Please reproduce the lines below word for word, leaving out the pictures.
[Given information — start]
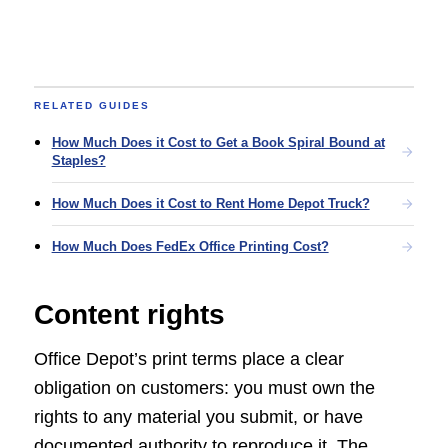
RELATED GUIDES
How Much Does it Cost to Get a Book Spiral Bound at
Staples?
How Much Does it Cost to Rent Home Depot Truck?
How Much Does FedEx Office Printing Cost?
Content rights
Office Depot’s print terms place a clear
obligation on customers: you must own the
rights to any material you submit, or have
documented authority to reproduce it. The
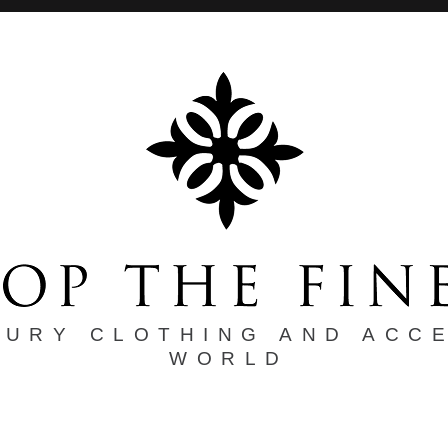
XURY CLOTHING AND ACC
WORLD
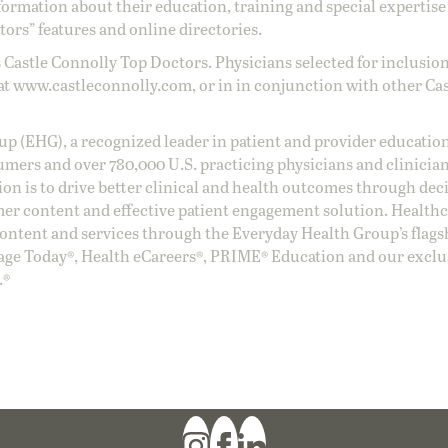
ormation about their education, training and special expertise
ors” features and online directories.
 Castle Connolly Top Doctors. Physicians selected for inclusion
at
www.castleconnolly.com
, or in in conjunction with other Ca
oup (EHG), a recognized leader in patient and provider education
umers and over 780,000 U.S. practicing physicians and clinicia
ion is to drive better clinical and health outcomes through dec
er content and effective patient engagement solution. Health
ntent and services through the Everyday Health Group’s flags
age Today®, Health eCareers®, PRIME® Education and our exclu
.®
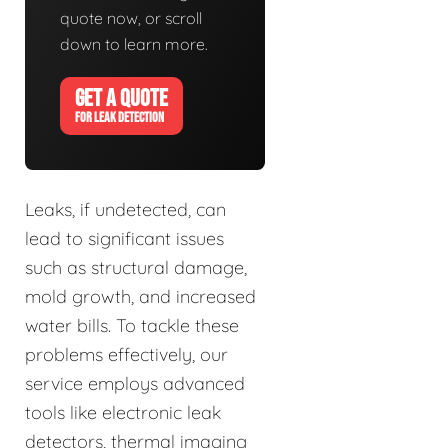
quote now, or scroll
down to learn more.
GET A QUOTE
FOR LEAK DETECTION
Leaks, if undetected, can
lead to significant issues
such as structural damage,
mold growth, and increased
water bills. To tackle these
problems effectively, our
service employs advanced
tools like electronic leak
detectors, thermal imaging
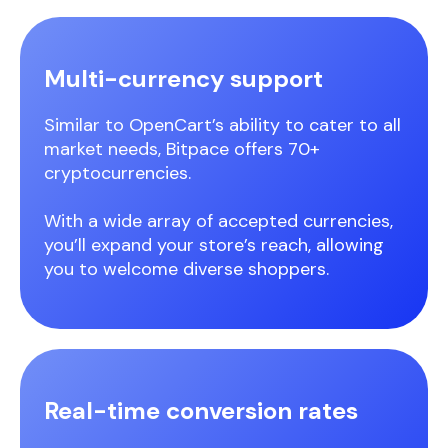
Multi-currency support
Similar to OpenCart’s ability to cater to all
market needs, Bitpace offers 70+
cryptocurrencies.
With a wide array of accepted currencies,
you’ll expand your store’s reach, allowing
you to welcome diverse shoppers.
Real-time conversion rates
[Given information — finish]
§ Exercise output
RELATED GUIDES
How Much Does it Cost to Get a Book Spiral Bound at
Staples?
How Much Does it Cost to Rent Home Depot Truck?
How Much Does FedEx Office Printing Cost?
Content rights
Office Depot’s print terms place a clear
obligation on customers: you must own the
rights to any material you submit, or have
documented authority to reproduce it. The
XURY CLOTHING AND ACC
WORLD
ormation about their education, training and special expertise
ors” features and online directories.
 Castle Connolly Top Doctors. Physicians selected for inclusion
at
www.castleconnolly.com
, or in in conjunction with other Ca
oup (EHG), a recognized leader in patient and provider education
umers and over 780,000 U.S. practicing physicians and clinicia
ion is to drive better clinical and health outcomes through dec
er content and effective patient engagement solution. Health
ntent and services through the Everyday Health Group’s flags
age Today®, Health eCareers®, PRIME® Education and our exclu
.®
quote now, or scroll
down to learn more.
GET A QUOTE
FOR LEAK DETECTION
Leaks, if undetected, can
lead to significant issues
such as structural damage,
mold growth, and increased
water bills. To tackle these
problems effectively, our
service employs advanced
tools like electronic leak
detectors, thermal imaging
Multi-currency support
Similar to OpenCart’s ability to cater to all
market needs, Bitpace offers 70+
cryptocurrencies.
With a wide array of accepted currencies,
you’ll expand your store’s reach, allowing
you to welcome diverse shoppers.
Real-time conversion rates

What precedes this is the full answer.